Return, unchanged, the lines in the records below from the one containing "After the NLM" through the last line of the records, both ends included.

○ ○ ○

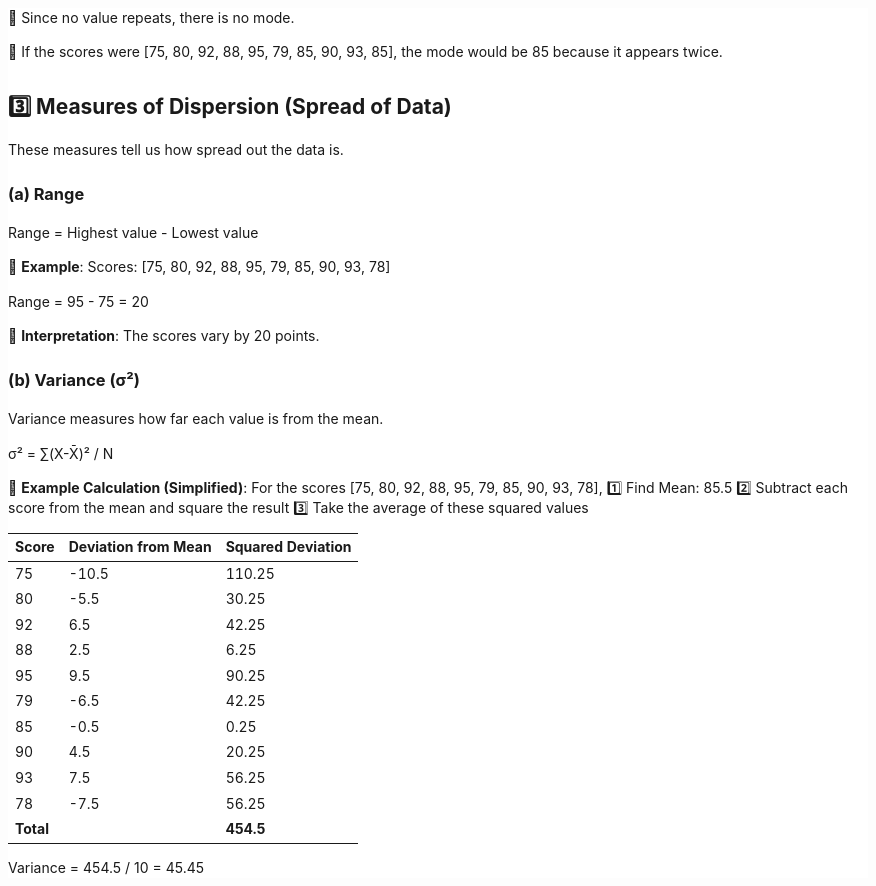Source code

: 📌 Since no value repeats, there is no mode.

📌 If the scores were [75, 80, 92, 88, 95, 79, 85, 90, 93, 85], the mode would be 85 because it appears twice.

## 3️⃣ Measures of Dispersion (Spread of Data)

These measures tell us how spread out the data is.

### (a) Range

Range = Highest value - Lowest value

🔹 **Example**:
Scores: [75, 80, 92, 88, 95, 79, 85, 90, 93, 78]

Range = 95 - 75 = 20

📌 **Interpretation**: The scores vary by 20 points.

### (b) Variance (σ²)

Variance measures how far each value is from the mean.

σ² = ∑(X-X̄)² / N

🔹 **Example Calculation (Simplified)**:
For the scores [75, 80, 92, 88, 95, 79, 85, 90, 93, 78],
1️⃣ Find Mean: 85.5
2️⃣ Subtract each score from the mean and square the result
3️⃣ Take the average of these squared values

| Score | Deviation from Mean | Squared Deviation |
|-------|---------------------|-------------------|
| 75    | -10.5               | 110.25            |
| 80    | -5.5                | 30.25             |
| 92    | 6.5                 | 42.25             |
| 88    | 2.5                 | 6.25              |
| 95    | 9.5                 | 90.25             |
| 79    | -6.5                | 42.25             |
| 85    | -0.5                | 0.25              |
| 90    | 4.5                 | 20.25             |
| 93    | 7.5                 | 56.25             |
| 78    | -7.5                | 56.25             |
| **Total** | | **454.5** |

Variance = 454.5 / 10 = 45.45
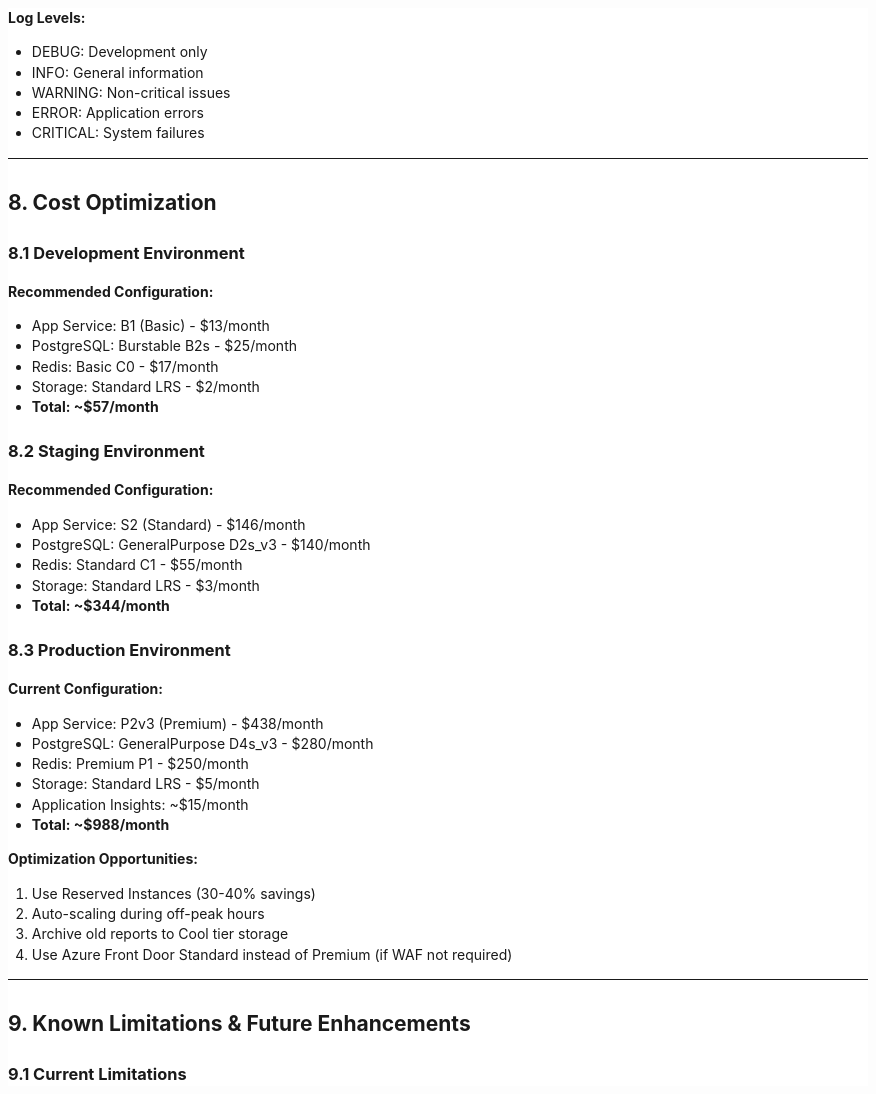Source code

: **Log Levels:**
- DEBUG: Development only
- INFO: General information
- WARNING: Non-critical issues
- ERROR: Application errors
- CRITICAL: System failures

---

## 8. Cost Optimization

### 8.1 Development Environment

**Recommended Configuration:**
- App Service: B1 (Basic) - $13/month
- PostgreSQL: Burstable B2s - $25/month
- Redis: Basic C0 - $17/month
- Storage: Standard LRS - $2/month
- **Total: ~$57/month**

### 8.2 Staging Environment

**Recommended Configuration:**
- App Service: S2 (Standard) - $146/month
- PostgreSQL: GeneralPurpose D2s_v3 - $140/month
- Redis: Standard C1 - $55/month
- Storage: Standard LRS - $3/month
- **Total: ~$344/month**

### 8.3 Production Environment

**Current Configuration:**
- App Service: P2v3 (Premium) - $438/month
- PostgreSQL: GeneralPurpose D4s_v3 - $280/month
- Redis: Premium P1 - $250/month
- Storage: Standard LRS - $5/month
- Application Insights: ~$15/month
- **Total: ~$988/month**

**Optimization Opportunities:**
1. Use Reserved Instances (30-40% savings)
2. Auto-scaling during off-peak hours
3. Archive old reports to Cool tier storage
4. Use Azure Front Door Standard instead of Premium (if WAF not required)

---

## 9. Known Limitations & Future Enhancements

### 9.1 Current Limitations
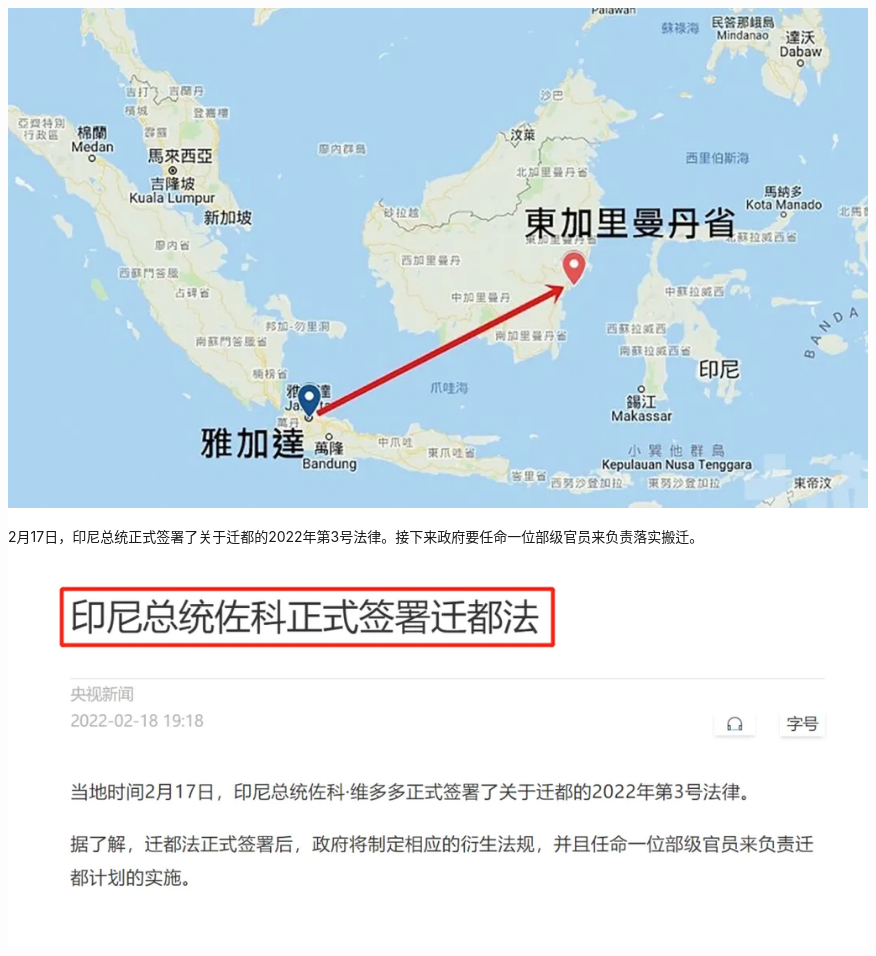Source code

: ![](/images/btnews/0301_0400/0398/dfed4967-16e2-40fe-9584-bb8f5a8a633f.webp)







2月17日，印尼总统正式签署了关于迁都的2022年第3号法律。接下来政府要任命一位部级官员来负责落实搬迁。



![](/images/btnews/0301_0400/0398/0e214c3d-2f4e-4caa-a625-97337089e200.webp)
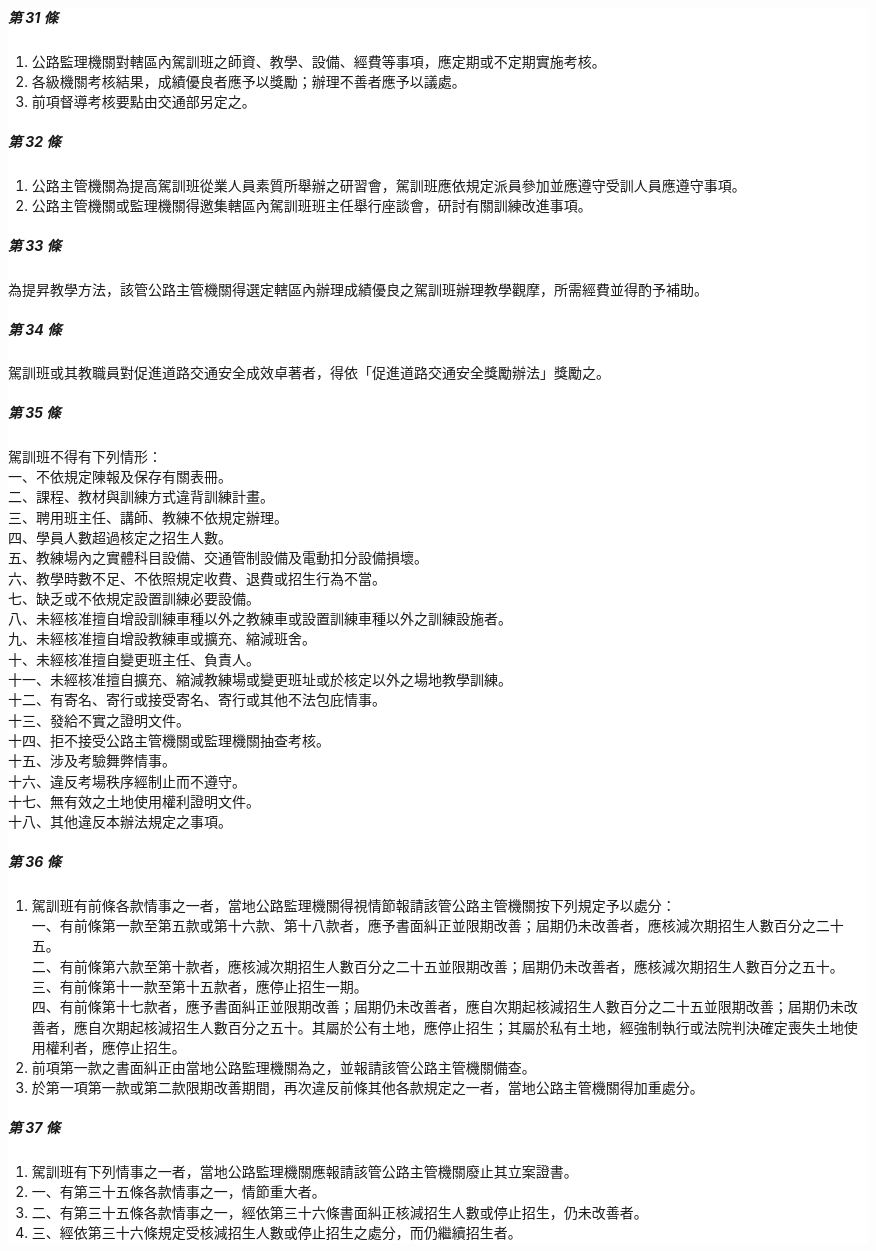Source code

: ##### 第 31 條
1. 公路監理機關對轄區內駕訓班之師資、教學、設備、經費等事項，應定期或不定期實施考核。
1. 各級機關考核結果，成績優良者應予以獎勵；辦理不善者應予以議處。
1. 前項督導考核要點由交通部另定之。

##### 第 32 條
1. 公路主管機關為提高駕訓班從業人員素質所舉辦之研習會，駕訓班應依規定派員參加並應遵守受訓人員應遵守事項。　　　　　　　
1. 公路主管機關或監理機關得邀集轄區內駕訓班班主任舉行座談會，研討有關訓練改進事項。

##### 第 33 條
為提昇教學方法，該管公路主管機關得選定轄區內辦理成績優良之駕訓班辦理教學觀摩，所需經費並得酌予補助。

##### 第 34 條
駕訓班或其教職員對促進道路交通安全成效卓著者，得依「促進道路交通安全獎勵辦法」獎勵之。

##### 第 35 條
駕訓班不得有下列情形：  
一、不依規定陳報及保存有關表冊。  
二、課程、教材與訓練方式違背訓練計畫。  
三、聘用班主任、講師、教練不依規定辦理。  
四、學員人數超過核定之招生人數。  
五、教練場內之實體科目設備、交通管制設備及電動扣分設備損壞。  
六、教學時數不足、不依照規定收費、退費或招生行為不當。  
七、缺乏或不依規定設置訓練必要設備。  
八、未經核准擅自增設訓練車種以外之教練車或設置訓練車種以外之訓練設施者。  
九、未經核准擅自增設教練車或擴充、縮減班舍。  
十、未經核准擅自變更班主任、負責人。  
十一、未經核准擅自擴充、縮減教練場或變更班址或於核定以外之場地教學訓練。  
十二、有寄名、寄行或接受寄名、寄行或其他不法包庇情事。  
十三、發給不實之證明文件。  
十四、拒不接受公路主管機關或監理機關抽查考核。  
十五、涉及考驗舞弊情事。  
十六、違反考場秩序經制止而不遵守。  
十七、無有效之土地使用權利證明文件。  
十八、其他違反本辦法規定之事項。

##### 第 36 條
1. 駕訓班有前條各款情事之一者，當地公路監理機關得視情節報請該管公路主管機關按下列規定予以處分：  
一、有前條第一款至第五款或第十六款、第十八款者，應予書面糾正並限期改善；屆期仍未改善者，應核減次期招生人數百分之二十五。  
二、有前條第六款至第十款者，應核減次期招生人數百分之二十五並限期改善；屆期仍未改善者，應核減次期招生人數百分之五十。  
三、有前條第十一款至第十五款者，應停止招生一期。  
四、有前條第十七款者，應予書面糾正並限期改善；屆期仍未改善者，應自次期起核減招生人數百分之二十五並限期改善；屆期仍未改善者，應自次期起核減招生人數百分之五十。其屬於公有土地，應停止招生；其屬於私有土地，經強制執行或法院判決確定喪失土地使用權利者，應停止招生。
1. 前項第一款之書面糾正由當地公路監理機關為之，並報請該管公路主管機關備查。
1. 於第一項第一款或第二款限期改善期間，再次違反前條其他各款規定之一者，當地公路主管機關得加重處分。

##### 第 37 條
1. 駕訓班有下列情事之一者，當地公路監理機關應報請該管公路主管機關廢止其立案證書。
1. 一、有第三十五條各款情事之一，情節重大者。
1. 二、有第三十五條各款情事之一，經依第三十六條書面糾正核減招生人數或停止招生，仍未改善者。
1. 三、經依第三十六條規定受核減招生人數或停止招生之處分，而仍繼續招生者。
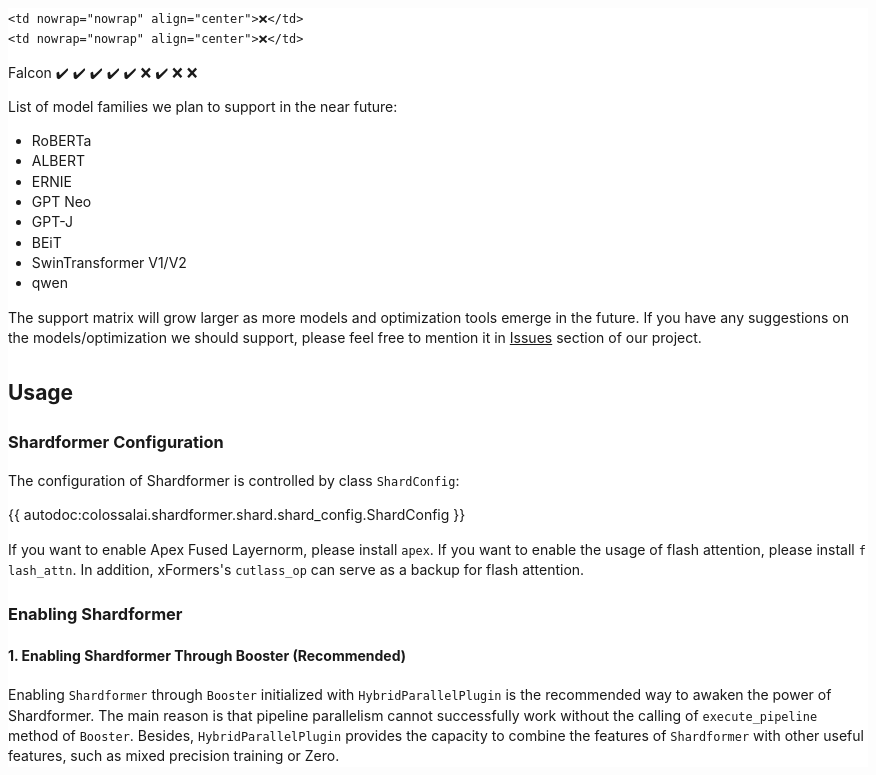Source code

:     <td nowrap="nowrap" align="center">❌</td>
    <td nowrap="nowrap" align="center">❌</td>
  </tr>
  <tr>
    <td nowrap="nowrap">Falcon</td>
    <td nowrap="nowrap" align="center">✔️</td>
    <td nowrap="nowrap" align="center">✔️</td>
    <td nowrap="nowrap" align="center">✔️</td>
    <td nowrap="nowrap" align="center">✔️</td>
    <td nowrap="nowrap" align="center">✔️</td>
    <td nowrap="nowrap" align="center">❌</td>
    <td nowrap="nowrap" align="center">✔️</td>
    <td nowrap="nowrap" align="center">❌</td>
    <td nowrap="nowrap" align="center">❌</td>
  </tr>
  <tr>
    <td colspan="39"></td>
  </tr>
</table>

List of model families we plan to support in the near future:
- RoBERTa
- ALBERT
- ERNIE
- GPT Neo
- GPT-J
- BEiT
- SwinTransformer V1/V2
- qwen

The support matrix will grow larger as more models and optimization tools emerge in the future. If you have any suggestions on the models/optimization we should support, please feel free to mention it in [Issues](https://github.com/hpcaitech/ColossalAI/issues) section of our project.

## Usage

### Shardformer Configuration

The configuration of Shardformer is controlled by class `ShardConfig`:

{{ autodoc:colossalai.shardformer.shard.shard_config.ShardConfig }}

If you want to enable Apex Fused Layernorm, please install `apex`.
If you want to enable the usage of flash attention, please install `flash_attn`.
In addition, xFormers's `cutlass_op` can serve as a backup for flash attention.

### Enabling Shardformer

#### 1. Enabling Shardformer Through Booster (Recommended)

Enabling `Shardformer` through `Booster` initialized with `HybridParallelPlugin` is the recommended way to awaken the power of Shardformer.
The main reason is that pipeline parallelism cannot successfully work without the calling of `execute_pipeline` method of `Booster`. Besides, `HybridParallelPlugin` provides the capacity to combine the features of `Shardformer` with other useful features, such as mixed precision training or Zero.
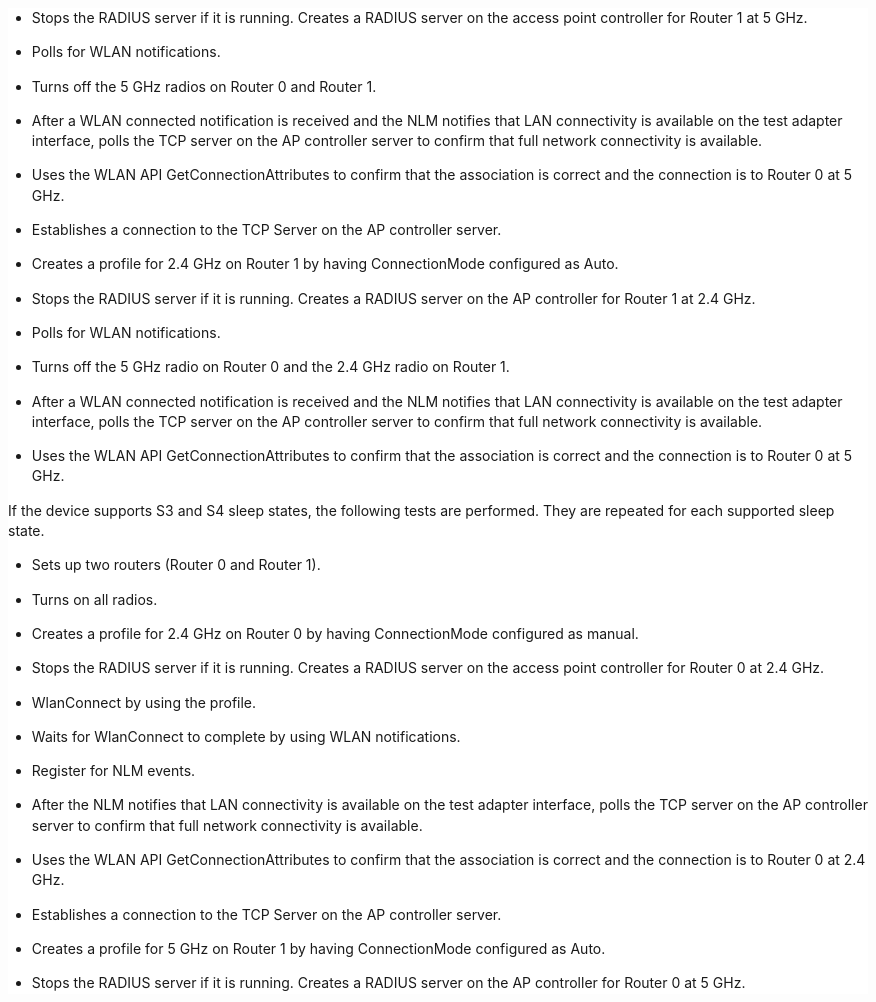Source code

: -   Stops the RADIUS server if it is running. Creates a RADIUS server on the access point controller for Router 1 at 5 GHz.

-   Polls for WLAN notifications.

-   Turns off the 5 GHz radios on Router 0 and Router 1.

-   After a WLAN connected notification is received and the NLM notifies that LAN connectivity is available on the test adapter interface, polls the TCP server on the AP controller server to confirm that full network connectivity is available.

-   Uses the WLAN API GetConnectionAttributes to confirm that the association is correct and the connection is to Router 0 at 5 GHz.

-   Establishes a connection to the TCP Server on the AP controller server.

-   Creates a profile for 2.4 GHz on Router 1 by having ConnectionMode configured as Auto.

-   Stops the RADIUS server if it is running. Creates a RADIUS server on the AP controller for Router 1 at 2.4 GHz.

-   Polls for WLAN notifications.

-   Turns off the 5 GHz radio on Router 0 and the 2.4 GHz radio on Router 1.

-   After a WLAN connected notification is received and the NLM notifies that LAN connectivity is available on the test adapter interface, polls the TCP server on the AP controller server to confirm that full network connectivity is available.

-   Uses the WLAN API GetConnectionAttributes to confirm that the association is correct and the connection is to Router 0 at 5 GHz.

If the device supports S3 and S4 sleep states, the following tests are performed. They are repeated for each supported sleep state.

-   Sets up two routers (Router 0 and Router 1).

-   Turns on all radios.

-   Creates a profile for 2.4 GHz on Router 0 by having ConnectionMode configured as manual.

-   Stops the RADIUS server if it is running. Creates a RADIUS server on the access point controller for Router 0 at 2.4 GHz.

-   WlanConnect by using the profile.

-   Waits for WlanConnect to complete by using WLAN notifications.

-   Register for NLM events.

-   After the NLM notifies that LAN connectivity is available on the test adapter interface, polls the TCP server on the AP controller server to confirm that full network connectivity is available.

-   Uses the WLAN API GetConnectionAttributes to confirm that the association is correct and the connection is to Router 0 at 2.4 GHz.

-   Establishes a connection to the TCP Server on the AP controller server.

-   Creates a profile for 5 GHz on Router 1 by having ConnectionMode configured as Auto.

-   Stops the RADIUS server if it is running. Creates a RADIUS server on the AP controller for Router 0 at 5 GHz.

○ ○ ○

● Output of the exercise
-   After the NLM notifies that LAN connectivity is available on the test adapter interface, polls the TCP server on the AP controller server to confirm that full network connectivity is available.

-   Uses the WLAN API GetConnectionAttributes to confirm that the association is correct and the connection is to Router 0 at 2.4 GHz.

-   Establishes a connection to the TCP Server on the AP controller server.

-   Creates a profile for 5 GHz on Router 1 by having ConnectionMode configured as Auto.

-   Stops the RADIUS server if it is running. Creates a RADIUS server on the AP controller for Router 0 at 5 GHz.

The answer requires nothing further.